Exercise: Write the records out once more, exactly as they are given.

Saved data entries:
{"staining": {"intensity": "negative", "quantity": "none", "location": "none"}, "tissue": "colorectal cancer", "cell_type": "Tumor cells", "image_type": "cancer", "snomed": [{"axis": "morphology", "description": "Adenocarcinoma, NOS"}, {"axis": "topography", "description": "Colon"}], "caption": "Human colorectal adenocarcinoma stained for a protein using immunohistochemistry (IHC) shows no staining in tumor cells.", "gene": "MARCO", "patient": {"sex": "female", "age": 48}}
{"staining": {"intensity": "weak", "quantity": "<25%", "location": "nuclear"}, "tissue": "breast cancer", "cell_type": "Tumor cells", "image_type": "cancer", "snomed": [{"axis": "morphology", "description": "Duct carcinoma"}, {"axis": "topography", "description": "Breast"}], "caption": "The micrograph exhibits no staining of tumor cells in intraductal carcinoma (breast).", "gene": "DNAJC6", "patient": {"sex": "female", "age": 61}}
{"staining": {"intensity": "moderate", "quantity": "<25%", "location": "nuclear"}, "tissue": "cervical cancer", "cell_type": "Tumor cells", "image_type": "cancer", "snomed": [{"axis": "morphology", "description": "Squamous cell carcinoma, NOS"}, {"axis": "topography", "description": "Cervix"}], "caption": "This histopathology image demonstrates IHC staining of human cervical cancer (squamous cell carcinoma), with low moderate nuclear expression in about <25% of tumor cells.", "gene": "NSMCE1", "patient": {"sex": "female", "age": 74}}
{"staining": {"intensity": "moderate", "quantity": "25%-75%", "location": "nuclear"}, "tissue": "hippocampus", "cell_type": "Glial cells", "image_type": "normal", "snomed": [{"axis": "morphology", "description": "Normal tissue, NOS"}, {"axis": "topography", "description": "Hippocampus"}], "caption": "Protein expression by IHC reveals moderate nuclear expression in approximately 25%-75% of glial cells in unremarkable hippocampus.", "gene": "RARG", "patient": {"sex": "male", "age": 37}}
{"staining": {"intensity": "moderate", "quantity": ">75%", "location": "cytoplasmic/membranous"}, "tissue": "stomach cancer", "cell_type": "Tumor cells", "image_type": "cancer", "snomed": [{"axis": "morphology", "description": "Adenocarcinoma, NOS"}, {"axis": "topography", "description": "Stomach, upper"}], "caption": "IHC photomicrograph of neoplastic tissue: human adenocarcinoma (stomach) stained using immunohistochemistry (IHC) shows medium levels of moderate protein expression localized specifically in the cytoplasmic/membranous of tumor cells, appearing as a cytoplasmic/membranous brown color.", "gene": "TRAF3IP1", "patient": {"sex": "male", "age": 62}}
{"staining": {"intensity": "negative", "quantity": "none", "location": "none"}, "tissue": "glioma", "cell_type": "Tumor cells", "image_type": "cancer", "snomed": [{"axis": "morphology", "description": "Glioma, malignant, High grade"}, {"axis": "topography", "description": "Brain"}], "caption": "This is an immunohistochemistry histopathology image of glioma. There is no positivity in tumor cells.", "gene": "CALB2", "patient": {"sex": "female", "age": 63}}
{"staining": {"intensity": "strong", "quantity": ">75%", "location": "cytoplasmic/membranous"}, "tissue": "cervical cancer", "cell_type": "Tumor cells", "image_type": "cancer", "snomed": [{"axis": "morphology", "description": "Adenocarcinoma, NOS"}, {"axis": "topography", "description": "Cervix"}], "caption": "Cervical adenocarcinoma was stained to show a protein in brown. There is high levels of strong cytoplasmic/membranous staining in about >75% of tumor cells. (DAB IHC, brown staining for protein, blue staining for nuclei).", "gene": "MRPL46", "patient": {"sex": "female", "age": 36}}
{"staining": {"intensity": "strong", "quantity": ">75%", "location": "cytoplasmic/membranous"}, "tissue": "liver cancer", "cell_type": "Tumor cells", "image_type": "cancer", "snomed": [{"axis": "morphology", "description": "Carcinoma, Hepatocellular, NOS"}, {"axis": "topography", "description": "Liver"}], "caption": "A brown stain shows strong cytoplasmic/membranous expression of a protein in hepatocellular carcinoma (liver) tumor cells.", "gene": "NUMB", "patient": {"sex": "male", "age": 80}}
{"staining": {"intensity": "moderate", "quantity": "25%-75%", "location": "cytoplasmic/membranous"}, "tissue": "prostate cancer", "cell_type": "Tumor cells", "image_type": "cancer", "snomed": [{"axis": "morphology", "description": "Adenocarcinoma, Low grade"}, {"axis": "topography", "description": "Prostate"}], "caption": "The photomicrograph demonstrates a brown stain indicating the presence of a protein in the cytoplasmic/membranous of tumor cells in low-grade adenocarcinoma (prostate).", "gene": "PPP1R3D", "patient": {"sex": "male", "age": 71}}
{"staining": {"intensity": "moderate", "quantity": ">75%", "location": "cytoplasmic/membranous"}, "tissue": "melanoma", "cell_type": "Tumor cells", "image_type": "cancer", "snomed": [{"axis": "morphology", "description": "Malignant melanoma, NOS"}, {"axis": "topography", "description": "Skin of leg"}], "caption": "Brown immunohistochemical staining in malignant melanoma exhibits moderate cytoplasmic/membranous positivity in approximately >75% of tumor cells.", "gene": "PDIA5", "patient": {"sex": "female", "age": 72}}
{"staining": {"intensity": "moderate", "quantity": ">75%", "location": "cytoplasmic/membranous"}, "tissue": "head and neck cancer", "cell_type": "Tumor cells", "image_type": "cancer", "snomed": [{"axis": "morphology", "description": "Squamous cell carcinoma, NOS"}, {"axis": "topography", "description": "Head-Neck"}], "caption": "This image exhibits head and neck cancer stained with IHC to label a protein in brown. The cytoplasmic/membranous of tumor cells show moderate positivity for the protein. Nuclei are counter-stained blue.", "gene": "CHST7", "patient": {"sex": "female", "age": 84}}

Answer to this task:
{"staining": {"intensity": "negative", "quantity": "none", "location": "none"}, "tissue": "colorectal cancer", "cell_type": "Tumor cells", "image_type": "cancer", "snomed": [{"axis": "morphology", "description": "Adenocarcinoma, NOS"}, {"axis": "topography", "description": "Colon"}], "caption": "Human colorectal adenocarcinoma stained for a protein using immunohistochemistry (IHC) shows no staining in tumor cells.", "gene": "MARCO", "patient": {"sex": "female", "age": 48}}
{"staining": {"intensity": "weak", "quantity": "<25%", "location": "nuclear"}, "tissue": "breast cancer", "cell_type": "Tumor cells", "image_type": "cancer", "snomed": [{"axis": "morphology", "description": "Duct carcinoma"}, {"axis": "topography", "description": "Breast"}], "caption": "The micrograph exhibits no staining of tumor cells in intraductal carcinoma (breast).", "gene": "DNAJC6", "patient": {"sex": "female", "age": 61}}
{"staining": {"intensity": "moderate", "quantity": "<25%", "location": "nuclear"}, "tissue": "cervical cancer", "cell_type": "Tumor cells", "image_type": "cancer", "snomed": [{"axis": "morphology", "description": "Squamous cell carcinoma, NOS"}, {"axis": "topography", "description": "Cervix"}], "caption": "This histopathology image demonstrates IHC staining of human cervical cancer (squamous cell carcinoma), with low moderate nuclear expression in about <25% of tumor cells.", "gene": "NSMCE1", "patient": {"sex": "female", "age": 74}}
{"staining": {"intensity": "moderate", "quantity": "25%-75%", "location": "nuclear"}, "tissue": "hippocampus", "cell_type": "Glial cells", "image_type": "normal", "snomed": [{"axis": "morphology", "description": "Normal tissue, NOS"}, {"axis": "topography", "description": "Hippocampus"}], "caption": "Protein expression by IHC reveals moderate nuclear expression in approximately 25%-75% of glial cells in unremarkable hippocampus.", "gene": "RARG", "patient": {"sex": "male", "age": 37}}
{"staining": {"intensity": "moderate", "quantity": ">75%", "location": "cytoplasmic/membranous"}, "tissue": "stomach cancer", "cell_type": "Tumor cells", "image_type": "cancer", "snomed": [{"axis": "morphology", "description": "Adenocarcinoma, NOS"}, {"axis": "topography", "description": "Stomach, upper"}], "caption": "IHC photomicrograph of neoplastic tissue: human adenocarcinoma (stomach) stained using immunohistochemistry (IHC) shows medium levels of moderate protein expression localized specifically in the cytoplasmic/membranous of tumor cells, appearing as a cytoplasmic/membranous brown color.", "gene": "TRAF3IP1", "patient": {"sex": "male", "age": 62}}
{"staining": {"intensity": "negative", "quantity": "none", "location": "none"}, "tissue": "glioma", "cell_type": "Tumor cells", "image_type": "cancer", "snomed": [{"axis": "morphology", "description": "Glioma, malignant, High grade"}, {"axis": "topography", "description": "Brain"}], "caption": "This is an immunohistochemistry histopathology image of glioma. There is no positivity in tumor cells.", "gene": "CALB2", "patient": {"sex": "female", "age": 63}}
{"staining": {"intensity": "strong", "quantity": ">75%", "location": "cytoplasmic/membranous"}, "tissue": "cervical cancer", "cell_type": "Tumor cells", "image_type": "cancer", "snomed": [{"axis": "morphology", "description": "Adenocarcinoma, NOS"}, {"axis": "topography", "description": "Cervix"}], "caption": "Cervical adenocarcinoma was stained to show a protein in brown. There is high levels of strong cytoplasmic/membranous staining in about >75% of tumor cells. (DAB IHC, brown staining for protein, blue staining for nuclei).", "gene": "MRPL46", "patient": {"sex": "female", "age": 36}}
{"staining": {"intensity": "strong", "quantity": ">75%", "location": "cytoplasmic/membranous"}, "tissue": "liver cancer", "cell_type": "Tumor cells", "image_type": "cancer", "snomed": [{"axis": "morphology", "description": "Carcinoma, Hepatocellular, NOS"}, {"axis": "topography", "description": "Liver"}], "caption": "A brown stain shows strong cytoplasmic/membranous expression of a protein in hepatocellular carcinoma (liver) tumor cells.", "gene": "NUMB", "patient": {"sex": "male", "age": 80}}
{"staining": {"intensity": "moderate", "quantity": "25%-75%", "location": "cytoplasmic/membranous"}, "tissue": "prostate cancer", "cell_type": "Tumor cells", "image_type": "cancer", "snomed": [{"axis": "morphology", "description": "Adenocarcinoma, Low grade"}, {"axis": "topography", "description": "Prostate"}], "caption": "The photomicrograph demonstrates a brown stain indicating the presence of a protein in the cytoplasmic/membranous of tumor cells in low-grade adenocarcinoma (prostate).", "gene": "PPP1R3D", "patient": {"sex": "male", "age": 71}}
{"staining": {"intensity": "moderate", "quantity": ">75%", "location": "cytoplasmic/membranous"}, "tissue": "melanoma", "cell_type": "Tumor cells", "image_type": "cancer", "snomed": [{"axis": "morphology", "description": "Malignant melanoma, NOS"}, {"axis": "topography", "description": "Skin of leg"}], "caption": "Brown immunohistochemical staining in malignant melanoma exhibits moderate cytoplasmic/membranous positivity in approximately >75% of tumor cells.", "gene": "PDIA5", "patient": {"sex": "female", "age": 72}}
{"staining": {"intensity": "moderate", "quantity": ">75%", "location": "cytoplasmic/membranous"}, "tissue": "head and neck cancer", "cell_type": "Tumor cells", "image_type": "cancer", "snomed": [{"axis": "morphology", "description": "Squamous cell carcinoma, NOS"}, {"axis": "topography", "description": "Head-Neck"}], "caption": "This image exhibits head and neck cancer stained with IHC to label a protein in brown. The cytoplasmic/membranous of tumor cells show moderate positivity for the protein. Nuclei are counter-stained blue.", "gene": "CHST7", "patient": {"sex": "female", "age": 84}}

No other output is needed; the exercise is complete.